• **EXERCISE OBJECTIVE**: Recast the stretch from the start of the rows through the line containing "grazie all'iscrizione" as a Markdown table with the columns Number and Line, numbering each line and skipping blank lines. Leave the pictures out.

• **AVAILABLE DATA**:

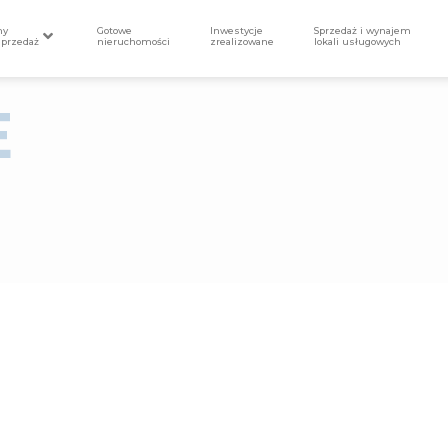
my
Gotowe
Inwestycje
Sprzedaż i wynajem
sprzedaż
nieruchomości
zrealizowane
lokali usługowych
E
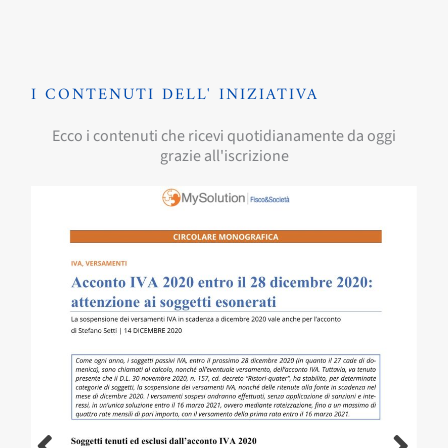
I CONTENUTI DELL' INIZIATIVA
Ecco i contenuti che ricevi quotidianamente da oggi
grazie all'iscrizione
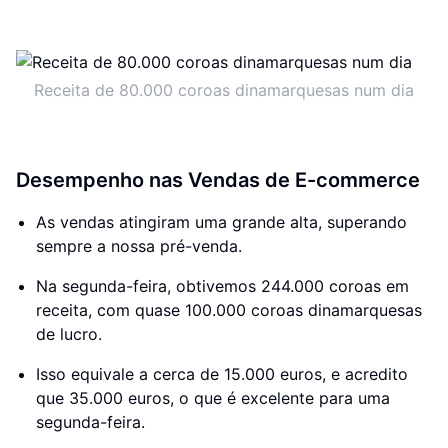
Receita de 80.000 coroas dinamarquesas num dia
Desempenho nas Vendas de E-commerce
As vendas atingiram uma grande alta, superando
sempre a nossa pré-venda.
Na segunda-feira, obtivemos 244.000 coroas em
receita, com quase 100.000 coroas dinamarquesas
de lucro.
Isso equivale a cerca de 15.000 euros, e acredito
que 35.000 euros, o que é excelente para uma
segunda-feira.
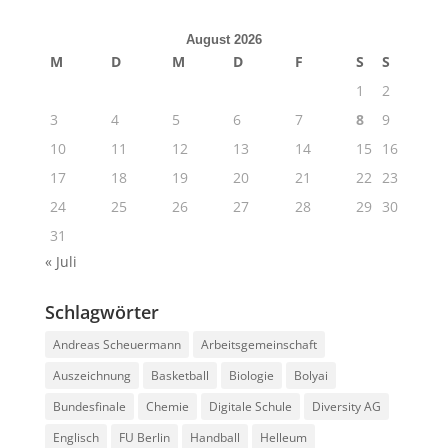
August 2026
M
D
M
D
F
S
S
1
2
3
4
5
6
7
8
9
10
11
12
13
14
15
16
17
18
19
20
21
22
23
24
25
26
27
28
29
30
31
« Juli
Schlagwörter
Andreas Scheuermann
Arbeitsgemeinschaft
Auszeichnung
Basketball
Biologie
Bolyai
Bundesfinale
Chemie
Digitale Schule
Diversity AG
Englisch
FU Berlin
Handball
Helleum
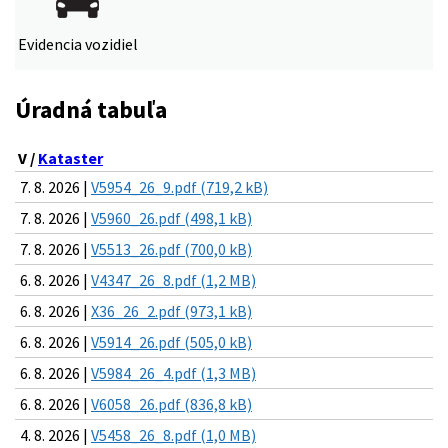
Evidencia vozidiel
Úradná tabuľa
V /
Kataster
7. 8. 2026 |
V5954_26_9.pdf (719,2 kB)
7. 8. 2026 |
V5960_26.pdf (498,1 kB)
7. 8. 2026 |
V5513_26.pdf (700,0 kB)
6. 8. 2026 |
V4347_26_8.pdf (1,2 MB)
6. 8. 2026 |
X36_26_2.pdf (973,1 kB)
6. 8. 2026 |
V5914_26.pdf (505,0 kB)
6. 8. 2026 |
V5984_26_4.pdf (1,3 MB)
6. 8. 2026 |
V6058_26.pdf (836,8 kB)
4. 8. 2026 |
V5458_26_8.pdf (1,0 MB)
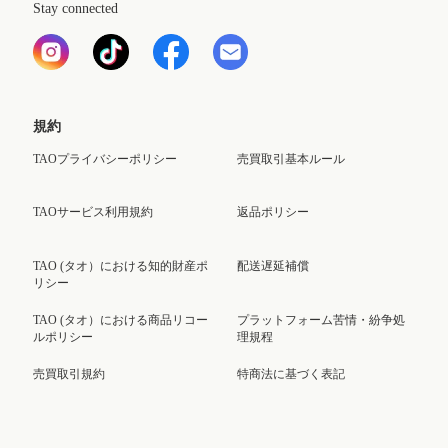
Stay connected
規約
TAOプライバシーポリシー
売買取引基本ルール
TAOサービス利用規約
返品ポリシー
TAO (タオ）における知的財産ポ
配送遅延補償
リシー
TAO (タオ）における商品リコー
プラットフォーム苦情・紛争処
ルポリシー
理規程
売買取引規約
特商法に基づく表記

• **SOLUTION FOR THIS EXERCISE**:
| Number | Line |
|---|---|
| 1 | my |
| 2 | Gotowe |
| 3 | Inwestycje |
| 4 | Sprzedaż i wynajem |
| 5 | sprzedaż |
| 6 | nieruchomości |
| 7 | zrealizowane |
| 8 | lokali usługowych |
| 9 | E |
| 10 | I CONTENUTI DELL' INIZIATIVA |
| 11 | Ecco i contenuti che ricevi quotidianamente da oggi |
| 12 | grazie all'iscrizione |